Prenez un moment chaque matin pour vous asseoir paisiblement, et vous concentrer sur votre souffle. Le matin, quand vous vous réveillez, vous pensez toujours à recharger votre téléphone. Vous restez connectés à votre téléphone. Mais votre lien au monde passe avant tout par votre respiration. C’est la première chose que vous devez recharger chaque jour. Investissez du temps dans cela. Cela signifie que vous investissez dans votre vie. Nous appelons cela le Pranayama. Prana signifie « force vitale », Ayama signifie « expansion ». Le Pranayama, c’est l’expansion de la force vitale.

Pourquoi faites-vous du Pranayama ? Pour votre bien-être. Pour avoir une vie plus belle, plus équilibrée, sur cette planète.
Car chacun de nous est en train d’écrire l’histoire de sa propre vie.

Chaque expérience est enregistrée dans nos cellules. C’est pourquoi les cellules ont une mémoire énorme.
De cette cellule unique jusqu’à ce que nous sommes aujourd’hui, notre corps conserve les souvenirs de chacune de nos expériences. Et cette mémoire cellulaire est si compacte… qu’il est difficile de se la représenter.

En Bref

✔ Tu es une réplique vivante du cosmos : ce qui est en toi reflète l’univers entier.

✔ Vata, Pitta et Kapha sont les énergies invisibles qui façonnent ta physiologie et ton caractère.

✔ Ton corps est né d’une seule cellule, déjà porteuse de toute l’intelligence de ta vie.
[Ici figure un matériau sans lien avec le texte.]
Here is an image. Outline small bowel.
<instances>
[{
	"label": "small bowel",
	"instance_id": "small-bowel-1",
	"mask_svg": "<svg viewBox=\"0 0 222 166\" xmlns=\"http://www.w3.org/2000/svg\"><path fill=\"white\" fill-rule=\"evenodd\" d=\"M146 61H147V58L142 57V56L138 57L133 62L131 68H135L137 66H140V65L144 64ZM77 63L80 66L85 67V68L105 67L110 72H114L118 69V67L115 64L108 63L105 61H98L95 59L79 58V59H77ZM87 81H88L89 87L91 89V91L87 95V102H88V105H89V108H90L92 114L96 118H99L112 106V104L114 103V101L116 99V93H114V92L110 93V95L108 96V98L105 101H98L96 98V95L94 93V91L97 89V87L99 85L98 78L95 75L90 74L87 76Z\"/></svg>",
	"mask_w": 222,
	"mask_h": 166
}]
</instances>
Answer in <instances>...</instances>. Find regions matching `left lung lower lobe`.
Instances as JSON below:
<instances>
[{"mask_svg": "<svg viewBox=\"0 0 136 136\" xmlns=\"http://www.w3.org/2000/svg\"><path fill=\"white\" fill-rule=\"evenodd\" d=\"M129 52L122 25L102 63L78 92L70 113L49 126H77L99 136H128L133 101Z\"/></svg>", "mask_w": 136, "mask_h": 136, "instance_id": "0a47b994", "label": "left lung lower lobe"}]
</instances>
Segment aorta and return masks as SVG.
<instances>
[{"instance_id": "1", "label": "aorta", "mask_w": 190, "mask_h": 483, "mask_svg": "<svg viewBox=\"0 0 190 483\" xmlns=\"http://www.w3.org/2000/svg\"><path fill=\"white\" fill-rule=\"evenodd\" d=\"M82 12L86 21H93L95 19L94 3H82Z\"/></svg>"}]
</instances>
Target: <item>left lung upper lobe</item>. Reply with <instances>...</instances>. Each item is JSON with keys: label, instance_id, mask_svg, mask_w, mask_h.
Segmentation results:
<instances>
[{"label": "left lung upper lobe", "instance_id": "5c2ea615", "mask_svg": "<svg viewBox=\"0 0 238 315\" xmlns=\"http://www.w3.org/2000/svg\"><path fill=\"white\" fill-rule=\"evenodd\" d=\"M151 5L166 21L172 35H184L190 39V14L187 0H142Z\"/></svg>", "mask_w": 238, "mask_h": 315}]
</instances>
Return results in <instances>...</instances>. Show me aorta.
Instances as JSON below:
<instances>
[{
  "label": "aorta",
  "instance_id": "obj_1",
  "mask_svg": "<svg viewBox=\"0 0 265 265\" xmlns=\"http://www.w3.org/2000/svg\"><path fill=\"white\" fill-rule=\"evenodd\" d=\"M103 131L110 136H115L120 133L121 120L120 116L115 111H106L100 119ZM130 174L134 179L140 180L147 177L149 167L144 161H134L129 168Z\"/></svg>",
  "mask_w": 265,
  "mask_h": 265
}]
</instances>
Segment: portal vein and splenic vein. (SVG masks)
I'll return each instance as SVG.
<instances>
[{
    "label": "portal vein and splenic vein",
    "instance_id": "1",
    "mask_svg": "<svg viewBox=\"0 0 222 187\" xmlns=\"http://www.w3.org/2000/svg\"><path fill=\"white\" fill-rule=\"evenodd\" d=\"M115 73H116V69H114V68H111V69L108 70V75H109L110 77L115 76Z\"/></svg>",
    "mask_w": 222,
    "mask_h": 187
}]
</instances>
Chaque respiration t’unit au vivant, aux autres, et au souffle du monde.

✔ Notre respiration influence directement notre santé, notre longévité et notre vitalité.

✔ Ton corps sait se guérir : il a juste besoin de ton soutien et de ton écoute.

Et si, dès demain matin, tu choisissais de te réveiller autrement ? La main sur le cœur, les yeux encore mi-clos, et un simple mot soufflé à ton corps : merci. Merci pour ce souffle, pour cette vie, pour ce lien invisible avec l’univers tout entier. Ce que nous rappelle Dr Maya, ce n’est pas une théorie ancienne, c’est une évidence oubliée : tu es faite de l’intelligence du vivant. Tu es un fragment du cosmos, un chant du souffle, une mémoire cellulaire en mouvement. Ton corps sait. Il sait comment se guérir. Il connaît le chemin. Il porte en lui l’intelligence de la vie, codée dans chacune de ses cellules, à condition que tu lui donne le temps et le soutien dont il a besoin. Pas besoin de tout contrôler. Juste réapprendre à respirer. Revenir au rythme juste. Créer les conditions pour que ton corps puisse faire ce qu’il sait déjà faire : se réparer, s’adapter, s’équilibrer. C’est là, la véritable sagesse : honorer le vivant en toi, et lui faire confiance.